Honeycomb Gets Sweeter with Android 3.2

ASUS is upping the ante with its Eee Pad Transformer's upgrades. When it was first released, it was powered with Android 3.0 Honeycomb OS. Sometime in late May and early June, the Transformer got an update to Android 3.1. Now, it leaps ahead of the other Android tablets by bringing the updated Android 3.2 OS to all its Eee Pad tablet devices. Honestly, the upgrade to Android 3.2 is not game-changing. It brings about minimal changes, bug fixes, improvements in performance and app zooming. For this review, we will look at app zooming, which is a key highlight of Android 3.2.

While some Android apps that are created specifically for mobile phones do work and look fine on tablets, there are some apps that will look odd and in the worst case scenario, become totally unusable after being stretched to fill the screen. Android 3.2 attempts to address this flaw with its compatibility zoom. 

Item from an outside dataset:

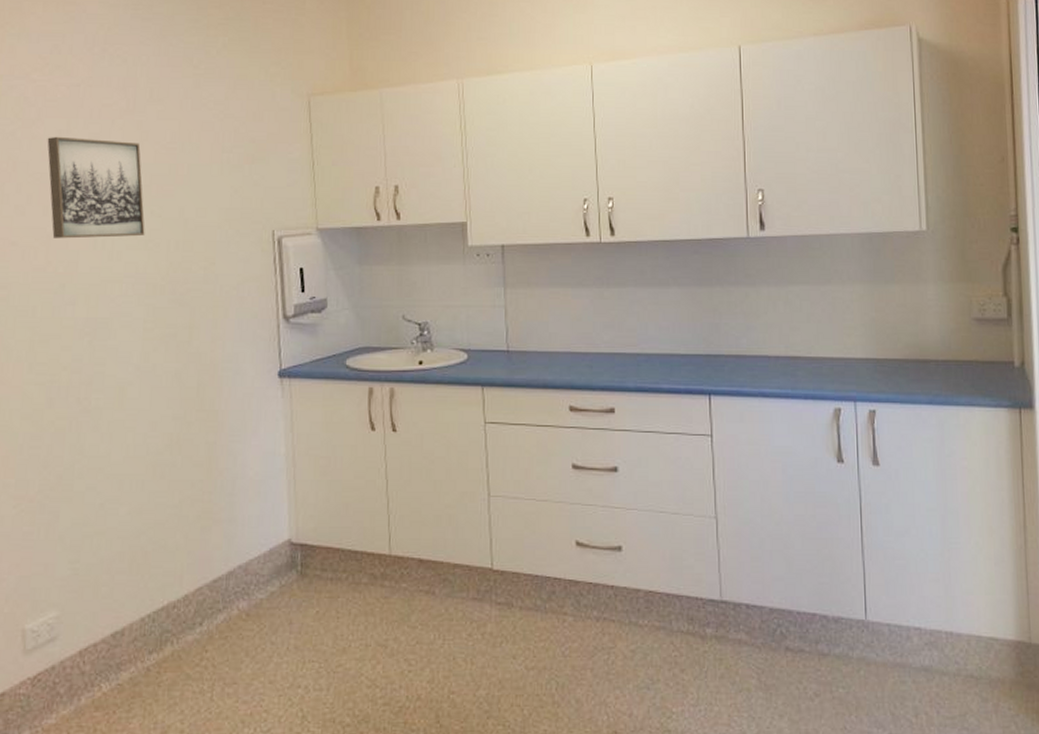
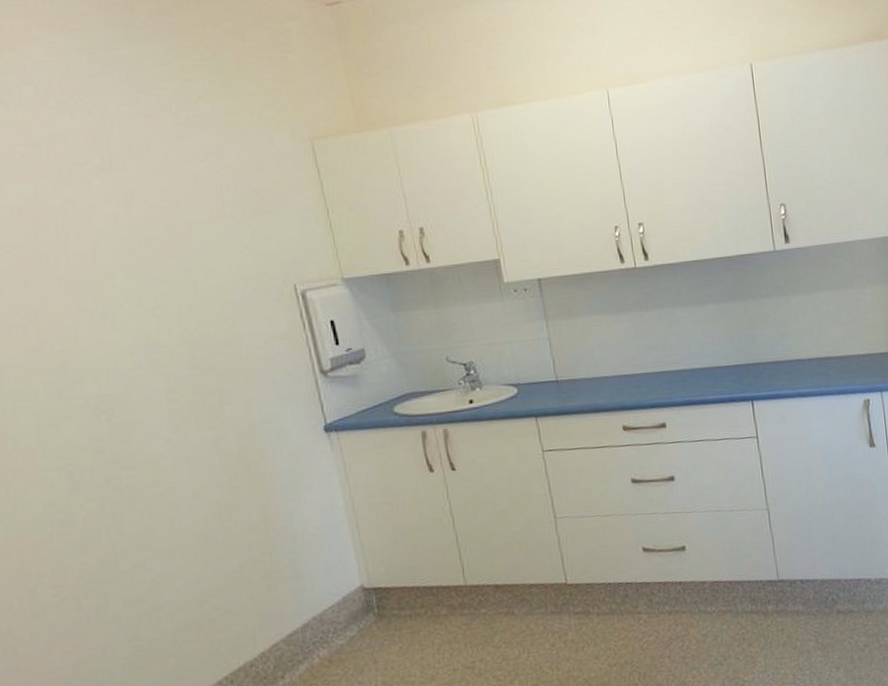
wall art: present [47,136,145,239] -> none [12,202,150,315]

While making apps more usable on the bigger screens of tablets, the app zoom feature does not address the crux of problem, which is the lack of tablet-optimized apps. Google Android needs to spend more effort and time wooing developers to help it catch up with market leader, Apple in this critical aspect. Nevertheless, the app zoom is a welcome feature that will make the user experience on Android tablets better.

The interface of the Transformer remains largely unchanged, with the addition of ASUS' customized widgets and apps. The Honeycomb user interface by default is already a huge improvement over the Android 2.2 tablets we saw last year, and ASUS' tweaks just made it easier to use.

 

 As part of ASUS' Waveshare user interface, the Transformer comes pre-installed with several apps such as MyLibrary, MyNet and MyCloud to enhance its usability. 

 

Seen only in the Transformer is ASUS' redesigned virtual QWERTY keyboard, which we felt made typing on the tablet a lot faster. If you want the stock Honeycomb keyboard, you have the option to switch back via Settings > Language & Input > Keyboard settings > Current input method >  English (UK) Keyboard (Android keyboard).

Another useful feature that ASUS equips the Transformer is the ability to do screenshots. A sore point with current Android devices is the inability to take screenshots, unlike their iOS counterparts. The screenshot function can be disabled or enabled via Settings > Screen > Screenshot.